What Brooks wouldn't realize here is that the reporter is not merely ignorant but extraordinarily rude and presumptuous, and really requires a smackdown. Also Ballasy is representing not an actual news outlet but a rightist propaganda organ, the Christianist News Service (as we call it around here; Ballasy is now working for the Daily Caller, so it looks like getting humiliated by Barney did not get him thrown out of the Boys' Club), and the question is loaded, not looking for information but trouble.

Sure enough, Brooks seems to have a problem in this connection with Barney Frank in particular. Here he is about a year after that scene, on the PBS News Hour, December 2, 2011:
JIM LEHRER: Finally, with just a minute left, any thoughts about Barney -- I understand you are not a big fan of Barney Frank, and he, of course, announced his retirement this week. 
DAVID BROOKS: Yes. And this wasn't ideological. 
You know, you go to Capitol Hill, and we see -- just on the show today -- there are these scrums, where these reporters surround the politicians. And most of them are like us, who are sort of middle-aged guys, and we can take it. But there's always a bunch of young people who are just learning the trade. And they're nervous. 
And I just saw Barney Frank as cruel to them on a couple of occasions, needlessly cruel. And I'm sure he did a lot of good things, but that needless cruelty always put me off. 

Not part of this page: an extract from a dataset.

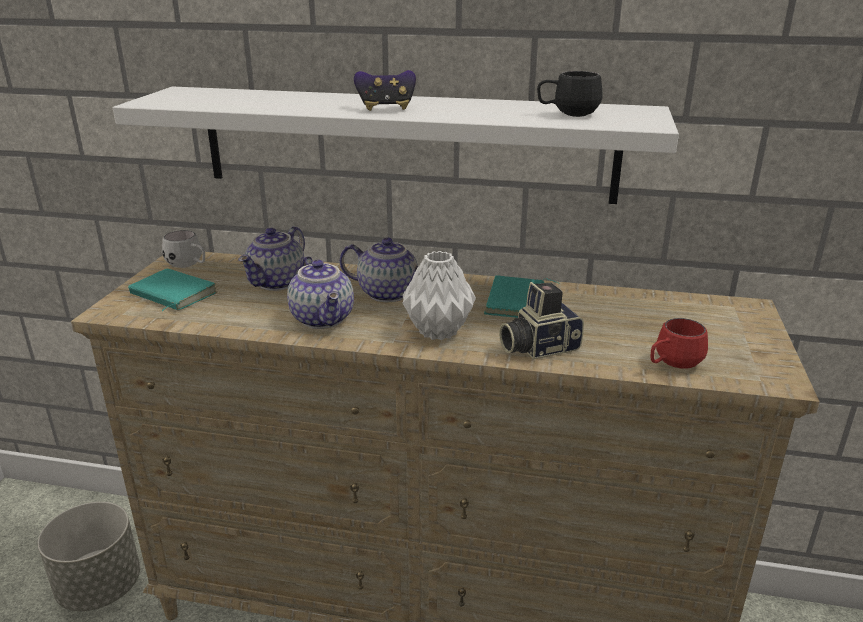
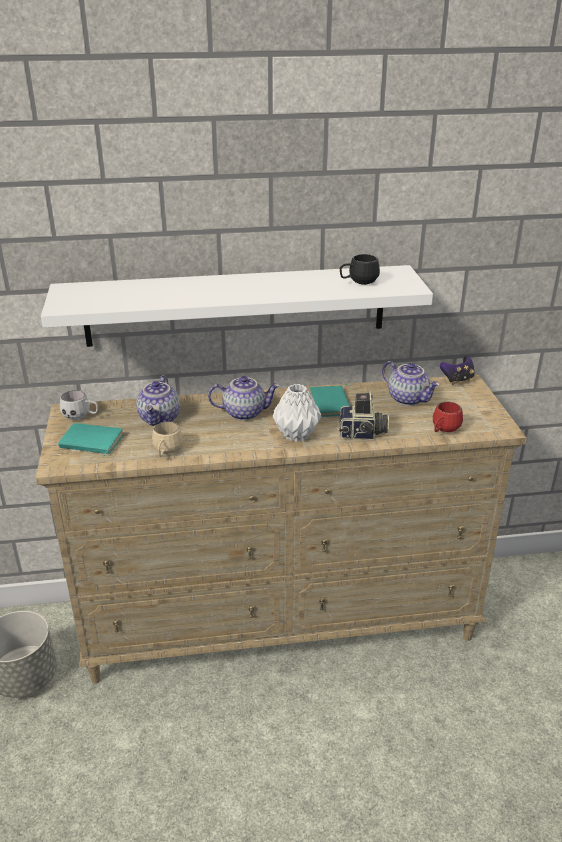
camera: 20 degrees left, 5 degrees up
(248, 322) = (166, 453): none -> beige mug
(324, 319) = (216, 440): teapot -> teapot (408, 399)
(386, 108) = (239, 291): game controller -> game controller (457, 380)
(538, 347) = (363, 434): camera -> camera turned 135 degrees counterclockwise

And two days later on C-SPAN he said much the same thing; but the really interesting thing about that appearance was a caller suggesting a present Brooks could give Frank on his retirement (in closed-captionese; click link for audio):
I HAVE A SUGGESTION, ACTUALLY, A GOING AWAY PRESENT FOR BARNEY FRANK, PERHAPS YOU COULD GIVE HIM A FRAMED COPY OF ED MUPPED BURKE'S WRITING ON MANNERS.I'M SURE YOU'RE FAMILIAR WITH THAT, MANNERS ARE MORE IMPORTANT THAN LAWS.YOU KNOW, LAWS ARE COPPS HERE AND THERE, BUT MANNERS ARE WHAT VEX OR CORRUPT OR PURIFY BY CONSTANT, STEADY, UNIFORM AND SENSIBLE OPERATION LIKE THE AIR WE BREATHE.
There we have it! And now Frank is out of the House, and Brooks is giving him his present (and even his Burke citation is borrowed, uncredited, from somebody else)! What a nasty man our Mr. Politeness is, eh? I don't think he's really so polite after all!